Il problema è che con il passare degli anni la strage della Moby Prince era passata quasi nel dimenticatoio, quasi fosse una tragedia di serie B. Ma i familiari non si sono mai arresi. Anzi, più passavano gli anni e più aumentava la sete di verità e giustizia. «A darci la carica sono state le conclusioni dell’inchiesta bis del 2010. I giudici avevano detto chiaramente che si era trattato di un errore umano, che la causa fu la distrazione della plancia del traghetto. Per noi fu il momento più drammatico, anche perché ci accusarono di avere, in qualche modo, fatto spendere risorse inutili, sottraendole alla giustizia. Questa è stata una specie di molla, di partenza nuova. Ci siamo affidati a Gabriele Bardazza, che è diventato la memoria storica della Moby Prince ed è diventato un supporto fondamentale. Lui ha preso tutti i punti dell’inchiesta bis e li ha rivoltati». In quello stesso momento sono iniziate diverse campagne di sensibilizzazione. La strage della Moby Prince è ritornata d’attualità, è uscita da quel cono d’ombra in cui era precipitata negli anni, anche grazie a un forte tam tam social. E anche la politica - finalmente - ha deciso di provare ad accendere un faro su quanto accadde la notte del 10 aprile 1991. «Fino ad allora, a parte sporadici interventi di singoli parlamentari, c’era stato molto silenzio da parte della politica. L’appello a Renzi su change.org è stato un volano che ha fatto aumentare l’attenzione su di noi in maniera esponenziale. Da allora molti parlamentari ci sono stati vicini - penso ai senatori Silvio Lai, Luigi Manconi, al deputato Michele Piras -, poi è stato il presidente del Senato, Pietro Grasso, a spingere ulteriormente perché si creasse la commissione d’inchiesta». Ed è proprio dal lavoro della commissione presieduta da Silvio Lai che ha iniziato a emergere un’altra verità rispetto a quella venuta fuori dai processi.

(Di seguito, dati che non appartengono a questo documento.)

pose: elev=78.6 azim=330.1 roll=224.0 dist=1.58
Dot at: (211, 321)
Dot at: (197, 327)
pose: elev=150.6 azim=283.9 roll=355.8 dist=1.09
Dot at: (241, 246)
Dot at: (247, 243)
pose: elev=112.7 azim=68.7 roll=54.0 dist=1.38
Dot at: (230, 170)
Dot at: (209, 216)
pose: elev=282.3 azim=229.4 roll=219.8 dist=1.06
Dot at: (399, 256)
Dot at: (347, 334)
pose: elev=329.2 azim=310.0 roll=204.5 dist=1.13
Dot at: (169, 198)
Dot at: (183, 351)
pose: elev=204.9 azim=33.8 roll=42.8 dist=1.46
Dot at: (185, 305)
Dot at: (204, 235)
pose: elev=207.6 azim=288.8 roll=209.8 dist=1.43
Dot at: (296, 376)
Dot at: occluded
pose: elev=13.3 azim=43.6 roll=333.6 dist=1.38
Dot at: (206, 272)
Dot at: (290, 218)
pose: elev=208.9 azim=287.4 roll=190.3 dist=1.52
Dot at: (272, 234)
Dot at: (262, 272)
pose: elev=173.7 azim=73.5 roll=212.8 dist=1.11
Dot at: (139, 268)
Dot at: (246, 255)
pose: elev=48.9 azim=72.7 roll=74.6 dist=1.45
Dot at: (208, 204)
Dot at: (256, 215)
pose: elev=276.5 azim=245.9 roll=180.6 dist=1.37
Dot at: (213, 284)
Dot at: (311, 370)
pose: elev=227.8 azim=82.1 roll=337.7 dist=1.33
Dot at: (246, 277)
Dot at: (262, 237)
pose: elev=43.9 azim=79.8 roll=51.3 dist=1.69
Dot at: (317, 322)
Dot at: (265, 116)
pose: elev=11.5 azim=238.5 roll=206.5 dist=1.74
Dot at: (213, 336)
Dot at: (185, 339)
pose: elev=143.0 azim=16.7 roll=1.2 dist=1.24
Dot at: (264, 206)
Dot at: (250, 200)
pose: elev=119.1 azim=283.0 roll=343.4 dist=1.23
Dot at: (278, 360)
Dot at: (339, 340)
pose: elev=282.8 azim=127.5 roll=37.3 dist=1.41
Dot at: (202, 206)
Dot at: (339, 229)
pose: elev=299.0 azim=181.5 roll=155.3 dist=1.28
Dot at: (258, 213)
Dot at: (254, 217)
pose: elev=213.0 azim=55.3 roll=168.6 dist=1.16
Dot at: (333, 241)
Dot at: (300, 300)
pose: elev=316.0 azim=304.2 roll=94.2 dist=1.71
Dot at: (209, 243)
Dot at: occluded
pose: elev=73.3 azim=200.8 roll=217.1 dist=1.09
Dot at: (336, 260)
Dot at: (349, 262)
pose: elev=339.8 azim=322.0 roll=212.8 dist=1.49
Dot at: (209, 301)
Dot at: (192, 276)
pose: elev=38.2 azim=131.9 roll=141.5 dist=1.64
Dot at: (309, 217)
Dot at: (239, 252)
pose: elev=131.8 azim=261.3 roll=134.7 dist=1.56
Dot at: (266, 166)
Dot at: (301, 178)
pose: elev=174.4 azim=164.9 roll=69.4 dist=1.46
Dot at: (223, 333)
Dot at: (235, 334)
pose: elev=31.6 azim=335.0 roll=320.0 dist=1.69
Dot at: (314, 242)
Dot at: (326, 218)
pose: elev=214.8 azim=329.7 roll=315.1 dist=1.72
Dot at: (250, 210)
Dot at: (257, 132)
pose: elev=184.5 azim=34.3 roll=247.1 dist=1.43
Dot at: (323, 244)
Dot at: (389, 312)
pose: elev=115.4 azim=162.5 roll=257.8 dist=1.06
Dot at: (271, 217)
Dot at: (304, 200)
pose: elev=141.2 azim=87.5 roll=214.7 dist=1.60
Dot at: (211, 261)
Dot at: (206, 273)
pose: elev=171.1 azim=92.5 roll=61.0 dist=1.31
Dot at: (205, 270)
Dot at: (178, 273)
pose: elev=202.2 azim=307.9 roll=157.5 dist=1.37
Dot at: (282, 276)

«La commissione ha ribaltato completamente le risultanze processuali. La nebbia non può essere stata la causa della strage perché quella notte nebbia non ce n’era. L’Agip Abruzzo si trovava in una zona vietata alla sosta e alla pesca. Le persone non sono morte sul traghetto in 20 minuti, ma dopo ore perché i soccorsi non sono mai arrivati. Io ho fatto il soccorritore alpino e si fa sempre il massimo per salvare le vite. Perché qui li hanno lasciati morire? Mio padre è stato assalito dalle fiamme, è morto carbonizzato, ma gli altri no. Erano tutti lì, a due miglia dalla costa, in attesa dei soccorsi che non sono mai arrivati. Una cattiveria immane». I familiari delle vittime spingono perché nasca una nuova commissione, questa volta bicamerale, che faccia luce sui tanti punti ancora oscuri, nonostante il tribunale di Firenze abbia liquidato i lavori di quella precedente come un atto politico. «Uno schiaffo maldestro, di una gravità estrema, siamo davanti a un cortocircuito dello Stato. Come se le commissioni su Moro o sulla P2 non avessero avuto alcuna valenza». Neanche quest’anno il 10 aprile, a causa dell’emergenza Covid, a Livorno ci saranno eventi pubblici per ricordare la strage e Chessa resterà a Cagliari. «L’importante è esserci con il cuore. Anche perché noi a Livorno ci siamo sempre. Da trent’anni».